## EXTRAIT DU TEXTE
Opinion : Arrêts cardiaques

À quand une loi pour améliorer la survie au Québec ?

Le 15 juillet 2009, mon père, Jacques de Champlain, est décédé subitement d’un arrêt cardiaque alors qu’il faisait une randonnée à vélo dans la région des Cantons-de-l’Est. Comme c’est le cas dans environ 80 % des arrêts cardiaques, l’utilisation d’un défibrillateur externe automatisé (DEA) dans les premières minutes suivant l’arrêt cardiaque aurait probablement pu lui sauver la vie. Dans son cas, un DEA n’était pas très loin de sa position, mais personne ne connaissait son emplacement, pas même le répondant médical de la centrale de communication du 911.

À chaque minute qui passe suivant l’arrêt cardiaque, les chances de survie diminuent de façon vertigineuse, soit de 10 % par minute qui s’écoule.

## CONSIGNES DE L'EXERCICE
(A) D'après le texte d'opinion sur les arrêts cardiaques, de combien les chances de survie diminuent-elles à chaque minute qui suit l'arrêt ?
(B) Poursuivez le texte d'opinion sur les arrêts cardiaques à partir de sa dernière phrase.

## DONNÉES FOURNIES
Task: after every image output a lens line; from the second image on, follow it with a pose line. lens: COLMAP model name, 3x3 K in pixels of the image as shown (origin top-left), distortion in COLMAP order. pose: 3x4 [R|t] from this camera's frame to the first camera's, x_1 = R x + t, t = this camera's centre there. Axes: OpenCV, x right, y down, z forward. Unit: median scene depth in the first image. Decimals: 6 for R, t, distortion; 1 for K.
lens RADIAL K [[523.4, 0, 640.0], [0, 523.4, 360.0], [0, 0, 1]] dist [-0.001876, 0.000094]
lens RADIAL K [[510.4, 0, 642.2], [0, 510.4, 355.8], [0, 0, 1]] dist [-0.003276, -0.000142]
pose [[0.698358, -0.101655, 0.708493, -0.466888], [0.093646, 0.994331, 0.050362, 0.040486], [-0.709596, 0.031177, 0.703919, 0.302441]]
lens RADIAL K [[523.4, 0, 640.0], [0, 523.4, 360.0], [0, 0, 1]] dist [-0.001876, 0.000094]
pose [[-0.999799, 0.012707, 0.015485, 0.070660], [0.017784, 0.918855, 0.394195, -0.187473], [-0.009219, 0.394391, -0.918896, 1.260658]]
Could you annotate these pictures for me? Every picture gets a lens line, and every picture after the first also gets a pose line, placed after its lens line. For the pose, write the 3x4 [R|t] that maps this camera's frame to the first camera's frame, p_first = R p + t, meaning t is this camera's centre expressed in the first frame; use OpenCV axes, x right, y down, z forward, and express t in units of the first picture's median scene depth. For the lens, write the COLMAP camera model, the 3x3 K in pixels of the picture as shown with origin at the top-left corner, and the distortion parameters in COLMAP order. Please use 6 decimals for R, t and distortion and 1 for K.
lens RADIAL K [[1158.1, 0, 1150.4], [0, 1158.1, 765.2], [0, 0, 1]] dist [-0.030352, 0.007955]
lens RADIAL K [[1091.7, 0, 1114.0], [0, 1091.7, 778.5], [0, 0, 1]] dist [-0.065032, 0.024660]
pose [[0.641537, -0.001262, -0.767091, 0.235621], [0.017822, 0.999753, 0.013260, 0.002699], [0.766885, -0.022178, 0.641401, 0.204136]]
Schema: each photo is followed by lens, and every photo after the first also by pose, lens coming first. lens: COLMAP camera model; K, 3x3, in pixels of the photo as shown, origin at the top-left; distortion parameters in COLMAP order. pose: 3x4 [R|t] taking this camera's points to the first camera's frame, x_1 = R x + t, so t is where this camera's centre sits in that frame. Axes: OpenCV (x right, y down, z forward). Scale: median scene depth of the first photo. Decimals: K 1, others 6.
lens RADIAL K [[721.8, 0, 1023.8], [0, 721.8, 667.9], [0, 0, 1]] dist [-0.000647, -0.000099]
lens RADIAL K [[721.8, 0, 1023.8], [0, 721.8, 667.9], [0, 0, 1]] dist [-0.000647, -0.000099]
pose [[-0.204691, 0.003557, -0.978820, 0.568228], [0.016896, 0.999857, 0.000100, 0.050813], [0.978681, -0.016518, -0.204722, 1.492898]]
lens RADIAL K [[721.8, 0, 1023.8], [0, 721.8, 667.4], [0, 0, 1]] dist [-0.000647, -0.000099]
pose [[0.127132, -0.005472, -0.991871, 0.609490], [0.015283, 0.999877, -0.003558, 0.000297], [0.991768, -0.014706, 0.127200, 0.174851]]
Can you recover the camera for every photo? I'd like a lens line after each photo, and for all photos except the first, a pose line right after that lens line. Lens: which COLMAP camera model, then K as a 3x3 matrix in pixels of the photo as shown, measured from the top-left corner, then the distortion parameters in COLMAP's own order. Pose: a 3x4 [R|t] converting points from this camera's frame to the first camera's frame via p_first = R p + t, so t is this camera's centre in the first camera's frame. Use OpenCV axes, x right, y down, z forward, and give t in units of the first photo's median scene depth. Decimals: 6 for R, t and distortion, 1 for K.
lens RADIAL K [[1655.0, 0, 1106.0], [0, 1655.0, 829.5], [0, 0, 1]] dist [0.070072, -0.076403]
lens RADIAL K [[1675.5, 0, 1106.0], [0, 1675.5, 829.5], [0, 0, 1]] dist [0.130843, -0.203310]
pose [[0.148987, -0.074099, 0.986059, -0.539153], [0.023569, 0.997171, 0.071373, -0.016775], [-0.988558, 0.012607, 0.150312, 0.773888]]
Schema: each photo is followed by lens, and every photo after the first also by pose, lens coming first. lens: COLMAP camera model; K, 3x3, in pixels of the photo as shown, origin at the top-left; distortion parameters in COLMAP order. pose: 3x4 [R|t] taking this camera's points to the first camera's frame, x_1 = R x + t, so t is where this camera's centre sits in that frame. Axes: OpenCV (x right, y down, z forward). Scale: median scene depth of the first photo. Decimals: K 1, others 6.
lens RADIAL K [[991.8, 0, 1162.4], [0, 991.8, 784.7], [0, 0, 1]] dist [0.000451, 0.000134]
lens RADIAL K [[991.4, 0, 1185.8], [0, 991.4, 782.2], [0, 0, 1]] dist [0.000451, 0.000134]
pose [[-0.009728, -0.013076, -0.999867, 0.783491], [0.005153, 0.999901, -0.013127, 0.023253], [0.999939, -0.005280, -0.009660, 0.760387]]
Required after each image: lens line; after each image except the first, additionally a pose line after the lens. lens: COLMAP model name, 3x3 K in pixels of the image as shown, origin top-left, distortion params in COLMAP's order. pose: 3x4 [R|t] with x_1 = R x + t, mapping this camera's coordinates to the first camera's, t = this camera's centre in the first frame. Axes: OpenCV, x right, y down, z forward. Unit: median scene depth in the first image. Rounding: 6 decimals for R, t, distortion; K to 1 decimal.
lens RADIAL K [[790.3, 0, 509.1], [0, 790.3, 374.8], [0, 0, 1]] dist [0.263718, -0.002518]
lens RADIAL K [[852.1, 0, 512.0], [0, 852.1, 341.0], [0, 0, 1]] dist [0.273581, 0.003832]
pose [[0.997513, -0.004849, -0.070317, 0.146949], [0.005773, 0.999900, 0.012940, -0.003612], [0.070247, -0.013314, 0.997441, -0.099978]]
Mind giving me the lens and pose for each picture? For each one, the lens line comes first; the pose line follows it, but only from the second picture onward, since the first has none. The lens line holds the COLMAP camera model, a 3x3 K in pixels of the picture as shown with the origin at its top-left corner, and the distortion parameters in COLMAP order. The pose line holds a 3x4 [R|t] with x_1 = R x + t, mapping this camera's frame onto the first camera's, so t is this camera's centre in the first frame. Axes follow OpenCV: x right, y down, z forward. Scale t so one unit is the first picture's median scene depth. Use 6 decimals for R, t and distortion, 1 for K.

## RÉPONSES ATTENDUES
(A) Elles diminuent de 10 % par minute.

(B)
Sans intervention rapide avant l’arrivée d’une ambulance, le décès est pratiquement inévitable. La science ne laisse planer aucun doute sur le fait que l’utilisation d'un DEA augmente grandement les chances de survie d’une personne en arrêt cardiaque et en plus, ils sont très simples d’utilisation, même sans formation préalable.

Le Québec, mauvais élève

Une étude canadienne récente examinant les registres des provinces canadiennes place le Québec en avant-dernière position avec 27 DEA par 100 000 habitants, loin derrière le Manitoba avec 324 DEA par 100 000 habitants. Cela s’explique lorsqu’on sait que depuis 2013, le Manitoba dispose d’une loi exigeant la présence de DEA dans des lieux désignés pour améliorer l’accès public à la défibrillation. Cette loi rend également obligatoire l’enregistrement des DEA dans un registre centralisé, qui est lié aux centrales de communication santé du 911. En juin 2020, le gouvernement de l’Ontario a également adopté une loi semblable et celui de la Colombie-Britannique est en voie de le faire.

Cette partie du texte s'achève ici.